A review by storyman
Eerie by Blake Crouch, Jordan Crouch

3.0

Eerie is a self-published horror/haunted house novel by the Crouch brothers Blake and Jake. The story starts with a father and two motherless siblings, Grant and Paige, in a harrowing car crash where they all survive, but gain mental scars in the process. Their father is reduced to a shell, living in a care home.
The story swiftly moves into their adulthood where the siblings are now estranged. Grant is a Seattle detective looking for two missing men. Searching reunites him with his sister, now living in a brownstone and making her living from high-class prostitution. He immediately sees that something, apart from her living, is not right with her. Her skin is sallow, her eyes sunken, and she fears his presence. Does she have anything to do with the men’s disappearance?

The book reminds me of Chris Allinotte’s Turn Around short story in his Gathering Darkness collection, where something you cannot directly see follows you everywhere, driving you to madness. Similarly, here something lurks in Paige’s bedroom, sitting in her peripheral vision without ever revealing itself. The authors do a great job of raising neck hairs with this thing, making you read on to find out what it is, and what it wants with the men she services in her room.

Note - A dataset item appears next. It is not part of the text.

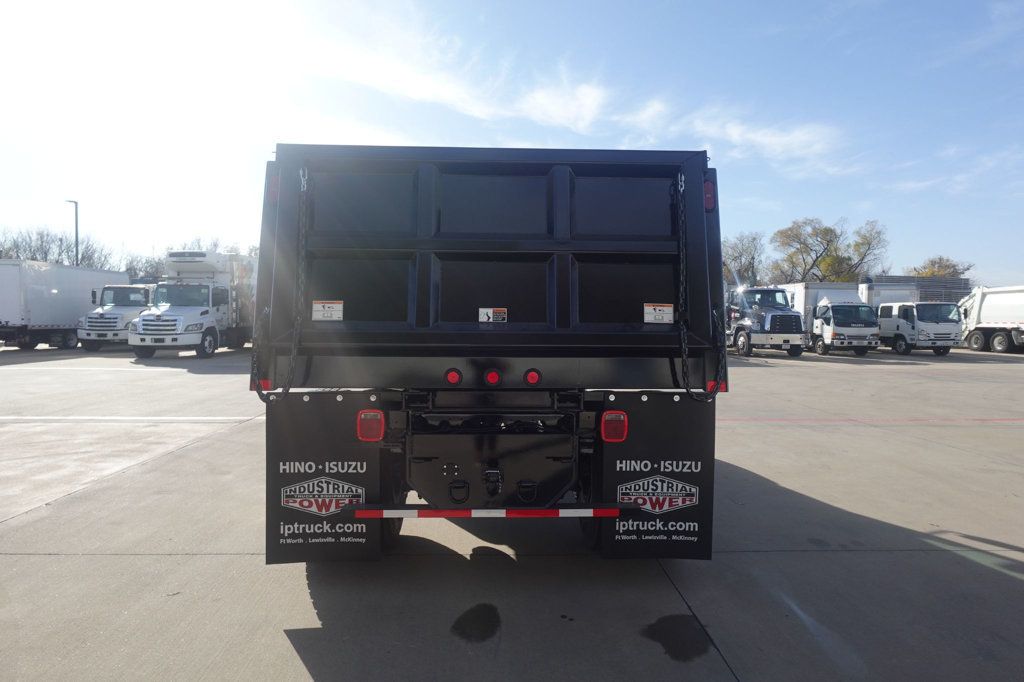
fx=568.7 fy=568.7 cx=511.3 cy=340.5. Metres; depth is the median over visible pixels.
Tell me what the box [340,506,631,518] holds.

You would think the siblings should leave, but it induces intense pain in them if they try, thus trapping them in the house, and the reader with them for the most part. The claustrophobia doesn’t grate like you might expect, but you might find yourself wanting a bit of fresh air. The horror intensifies when Grant invites an old friend, Don, who specialises in allaying people’s fears. Outraged at the invitation, Paige nevertheless agrees to let the man go up to her room, hoping he’s right about her fears being groundless. A few alarming noises later Grant charges up the stairs to see his old friend slash his throat as a result of what he has just experienced. Must be some beast you’re thinking.

The horror contrasts nicely with the siblings’ dialogue, their present tension explained by snippets of information about their past – about how they evaded social services and lived by themselves as kids; how he wanted to protect her and how she resented every second of his care. Now they’re thrown together into this hell, they have to care for each other and deal with the moral issue of protecting themselves by inviting more of Paige’s clients, their pain reducing as the monster does what it needs to the men.

So, a cracking read… spoiled by an ending that might have most readers grinding their teeth in frustration. I guessed much of what the monster is about half way through, and that got me reading right through. I thought it could be interesting, like a riff on the Urscumug in Mythago Wood. However, what actually happens flaws the whole thing. This could depend on your perspective – it is sort of spiritual – but I couldn’t help think “Selfish, selfish, selfish.” It fails to give a satisfactory reason for Don killing himself. This, along with the undercooked romance between Grant and his police partner doesn’t help, undermining what could have been a little corker of a novel.

Overall, I enjoyed reading most of this, but that ending is so disappointing.